By Elchanan Poupko
Inviting people we don’t know to our Friday night Shabbat dinner leaves little room for us to be surprised. Getting ready for Shabbat, my wife and I rarely know who it is that will walk through our door.
And yet, when a Hindu family walked through our door a recent Friday night, we were surprised. Why? Because they came all the way from New Delhi, India, and wanted to see what a Shabbat meal is like. From the moment they entered our home to the moment they left, they wanted to know more about Shabbat.
Since our dinner was scheduled half an hour before sunset, the meal began with my wife striking a match, igniting the Shabbat candles. Resting peacefully on beautiful silver candlesticks, the lights radiated an aura of peace and holiness. We went on to learn that even in New Delhi, lighting candles for Shabbat was a known custom. Everyone at the table was learning new things.
After singing “Shalom Aleichem” with the classic Jewish tune, surrounding ourselves with serenity and a deep sense of spirituality, we went on to make Kiddush — not before learning that Hindus may not drink wine, but may drink grape juice. It turns out we can all take place in this ceremony and that Kedem grape juice can serve as a great middle ground for all.
Discussing the concept of Kiddush being a celebration of creation, remembering that the Almighty created the world and rested, resonated with our guests, who immediately connected to this sacred belief. It was as if the full cup of fruity grape juice reflected our beliefs right back at us.
Going on to wash our hands, we learned that in India it is common practice to ritually wash hands before eating. I later learned that this may have to do with the Indian tradition of using hands to eat. In fact, it may be considered impolite to insist on not doing so in Indian company.
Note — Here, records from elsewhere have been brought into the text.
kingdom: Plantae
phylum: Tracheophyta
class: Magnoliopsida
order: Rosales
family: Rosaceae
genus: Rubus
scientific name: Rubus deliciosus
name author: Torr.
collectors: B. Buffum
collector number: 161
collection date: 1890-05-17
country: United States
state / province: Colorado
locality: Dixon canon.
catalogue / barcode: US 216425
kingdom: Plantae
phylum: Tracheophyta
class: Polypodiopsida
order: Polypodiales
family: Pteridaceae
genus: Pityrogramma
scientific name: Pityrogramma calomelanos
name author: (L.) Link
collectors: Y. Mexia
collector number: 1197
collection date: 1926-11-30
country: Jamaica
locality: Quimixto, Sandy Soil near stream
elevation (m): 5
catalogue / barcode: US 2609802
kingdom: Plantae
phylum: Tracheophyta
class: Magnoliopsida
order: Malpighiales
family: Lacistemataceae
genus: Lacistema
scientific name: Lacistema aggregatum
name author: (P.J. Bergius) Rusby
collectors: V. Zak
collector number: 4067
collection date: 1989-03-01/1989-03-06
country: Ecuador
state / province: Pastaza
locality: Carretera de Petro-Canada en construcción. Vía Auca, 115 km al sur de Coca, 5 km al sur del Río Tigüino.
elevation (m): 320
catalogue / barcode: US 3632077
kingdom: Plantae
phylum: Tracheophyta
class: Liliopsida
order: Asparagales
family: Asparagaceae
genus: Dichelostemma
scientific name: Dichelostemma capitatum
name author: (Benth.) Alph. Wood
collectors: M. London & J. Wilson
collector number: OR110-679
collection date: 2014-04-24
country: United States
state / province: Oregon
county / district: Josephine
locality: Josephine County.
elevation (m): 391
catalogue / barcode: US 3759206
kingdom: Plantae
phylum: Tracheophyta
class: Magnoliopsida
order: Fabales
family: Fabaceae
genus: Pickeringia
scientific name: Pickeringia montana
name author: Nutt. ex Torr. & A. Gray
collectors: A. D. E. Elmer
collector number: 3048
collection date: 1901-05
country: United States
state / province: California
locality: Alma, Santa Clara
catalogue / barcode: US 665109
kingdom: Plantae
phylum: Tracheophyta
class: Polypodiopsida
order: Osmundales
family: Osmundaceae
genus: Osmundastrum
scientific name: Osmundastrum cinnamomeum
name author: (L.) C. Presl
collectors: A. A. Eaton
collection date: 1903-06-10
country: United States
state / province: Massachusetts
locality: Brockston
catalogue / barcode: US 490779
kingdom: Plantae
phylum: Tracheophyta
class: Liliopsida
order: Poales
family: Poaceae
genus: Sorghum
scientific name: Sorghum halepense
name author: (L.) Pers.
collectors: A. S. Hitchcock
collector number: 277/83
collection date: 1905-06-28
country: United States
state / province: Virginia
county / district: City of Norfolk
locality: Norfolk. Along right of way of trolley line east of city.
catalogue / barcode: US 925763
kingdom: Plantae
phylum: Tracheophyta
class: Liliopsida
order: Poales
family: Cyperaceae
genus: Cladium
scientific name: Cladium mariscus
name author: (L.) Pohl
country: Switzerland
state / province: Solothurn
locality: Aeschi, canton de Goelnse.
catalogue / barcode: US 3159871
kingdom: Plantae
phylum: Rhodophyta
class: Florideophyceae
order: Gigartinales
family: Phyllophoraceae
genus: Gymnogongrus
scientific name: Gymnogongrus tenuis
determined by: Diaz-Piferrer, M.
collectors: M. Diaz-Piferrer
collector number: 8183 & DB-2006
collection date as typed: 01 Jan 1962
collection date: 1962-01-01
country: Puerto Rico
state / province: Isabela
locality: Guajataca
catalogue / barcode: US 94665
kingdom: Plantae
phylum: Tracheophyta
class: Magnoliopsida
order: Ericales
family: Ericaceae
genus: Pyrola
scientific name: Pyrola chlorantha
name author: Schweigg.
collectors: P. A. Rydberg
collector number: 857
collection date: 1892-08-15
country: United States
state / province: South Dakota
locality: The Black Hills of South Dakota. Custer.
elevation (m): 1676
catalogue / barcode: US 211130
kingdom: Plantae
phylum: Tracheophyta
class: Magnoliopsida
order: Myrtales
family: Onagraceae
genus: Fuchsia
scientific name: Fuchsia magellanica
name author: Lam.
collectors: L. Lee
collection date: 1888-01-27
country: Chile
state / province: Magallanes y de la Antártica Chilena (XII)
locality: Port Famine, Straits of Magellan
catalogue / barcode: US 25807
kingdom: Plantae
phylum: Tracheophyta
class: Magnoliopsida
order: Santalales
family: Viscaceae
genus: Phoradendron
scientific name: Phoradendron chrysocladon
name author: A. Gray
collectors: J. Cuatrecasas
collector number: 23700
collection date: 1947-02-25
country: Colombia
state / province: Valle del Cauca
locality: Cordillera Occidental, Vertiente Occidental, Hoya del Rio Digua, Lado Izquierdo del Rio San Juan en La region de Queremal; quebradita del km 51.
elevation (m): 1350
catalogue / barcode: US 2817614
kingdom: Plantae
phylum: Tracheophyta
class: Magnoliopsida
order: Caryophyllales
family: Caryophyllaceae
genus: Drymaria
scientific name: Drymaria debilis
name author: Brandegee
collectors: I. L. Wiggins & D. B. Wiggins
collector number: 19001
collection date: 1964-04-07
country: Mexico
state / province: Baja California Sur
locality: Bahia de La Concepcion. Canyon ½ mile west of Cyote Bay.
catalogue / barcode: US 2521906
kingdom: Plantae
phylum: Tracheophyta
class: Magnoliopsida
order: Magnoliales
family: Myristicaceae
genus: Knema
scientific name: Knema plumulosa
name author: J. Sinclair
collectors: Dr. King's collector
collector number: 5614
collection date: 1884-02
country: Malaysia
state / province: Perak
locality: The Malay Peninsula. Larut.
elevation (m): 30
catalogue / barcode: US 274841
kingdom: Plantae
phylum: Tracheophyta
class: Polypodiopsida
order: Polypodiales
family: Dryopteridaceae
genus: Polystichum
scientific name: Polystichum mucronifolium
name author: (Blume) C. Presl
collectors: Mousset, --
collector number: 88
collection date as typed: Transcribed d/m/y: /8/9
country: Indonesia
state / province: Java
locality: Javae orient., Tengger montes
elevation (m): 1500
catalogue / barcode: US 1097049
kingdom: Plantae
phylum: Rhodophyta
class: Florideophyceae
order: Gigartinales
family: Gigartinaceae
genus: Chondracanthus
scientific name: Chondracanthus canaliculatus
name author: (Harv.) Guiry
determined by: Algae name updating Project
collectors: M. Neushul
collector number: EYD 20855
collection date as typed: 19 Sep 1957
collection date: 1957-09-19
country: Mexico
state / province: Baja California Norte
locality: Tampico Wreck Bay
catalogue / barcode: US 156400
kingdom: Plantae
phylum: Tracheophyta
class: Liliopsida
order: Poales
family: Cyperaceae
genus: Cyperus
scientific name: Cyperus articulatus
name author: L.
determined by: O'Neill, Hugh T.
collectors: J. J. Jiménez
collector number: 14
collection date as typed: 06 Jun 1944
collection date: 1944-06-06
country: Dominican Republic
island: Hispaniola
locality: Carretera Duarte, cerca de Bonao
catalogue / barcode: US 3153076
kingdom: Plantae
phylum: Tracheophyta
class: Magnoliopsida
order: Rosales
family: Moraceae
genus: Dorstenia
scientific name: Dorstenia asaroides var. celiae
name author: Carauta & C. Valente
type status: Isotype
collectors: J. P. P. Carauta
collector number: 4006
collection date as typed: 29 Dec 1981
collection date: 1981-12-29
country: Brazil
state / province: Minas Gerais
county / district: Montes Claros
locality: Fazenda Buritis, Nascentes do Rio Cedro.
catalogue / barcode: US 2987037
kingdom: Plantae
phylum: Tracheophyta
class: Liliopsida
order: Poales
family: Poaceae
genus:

Somewhat different, yet somewhat like our own Jewish customs.
After making the HaMotzi and eating the challah, we went on to have a delicious meal full of taste, aroma, smiles and conversation. Our Jewish guests and Hindu guests loved hearing about our shared, yet different cultures.
We learned about a culture that has one of the most ancient traditions in the world and one of the oldest Jewish communities in the world. Jews have been living in India from the days of the Second Temple, or perhaps from the days of King Solomon — all without a hint of anti-Semitism, hate or discrimination.
We saw with our own eyes the remarkable admiration the people of India have for the Jewish people and the state of Israel. We spoke about the outstanding cooperation between Israel and India on water technology and irrigation, which to many in India is a lifesaving cooperation.
We spoke about the concept of rest, about the Torah, about creation. Perhaps the most appealing idea we shared with them is that we don’t use our phones, internet and other forms of electricity on Shabbat. We found the attractiveness of being able to hit the “off” button — just for one day a week — to be universal and very much shared by all of us.
So, there we were, sitting around the table on a Friday night at the pleasant light of the flickering Shabbat candles, a few Jews from New York and a few Hindus from New Delhi. There we were, enjoying delicious food, disconnecting from the hustle of the Big Apple and reconnecting to our shared humanity.
Seeing how universal the concept of Shabbat is — the idea of rest, time with family, disconnecting from the world of commerce — helped me, a Jew, better understand the meaning of Shabbat.
I was reminded of the words of Rabbi Lord Jonathan Sacks: “The Sabbath is not simply a day of rest. It is an anticipation of ‘the end of history,’ the Messianic age. On it, we recover the lost harmonies of the Garden of Eden. We do not strive to do; we are content to be. We are not permitted to manipulate the world; instead, we celebrate it as God’s supreme work of art. We are not allowed to exercise power or dominance over other human beings, nor even domestic animals. Rich and poor inhabit the Sabbath alike, with equal dignity and freedom. … The Sabbath is a full-dress rehearsal for an ideal society that has not yet come to pass, but will do because we know what we are aiming for — because we experienced it at the beginning.”
And so, as we said goodbye to our friends from New Delhi, my eyes teared up. I thought of the beauty of the Sabbath, its universality — possible only through its particularity and the Jewish people’s commitment to it — and of a world that can be. A world that, one day, will be.
Rabbi Elchanan Poupko is a rabbi, teacher and writer. He is the president of EITAN-The American Israeli Jewish Network, and lives with his wife in New York City.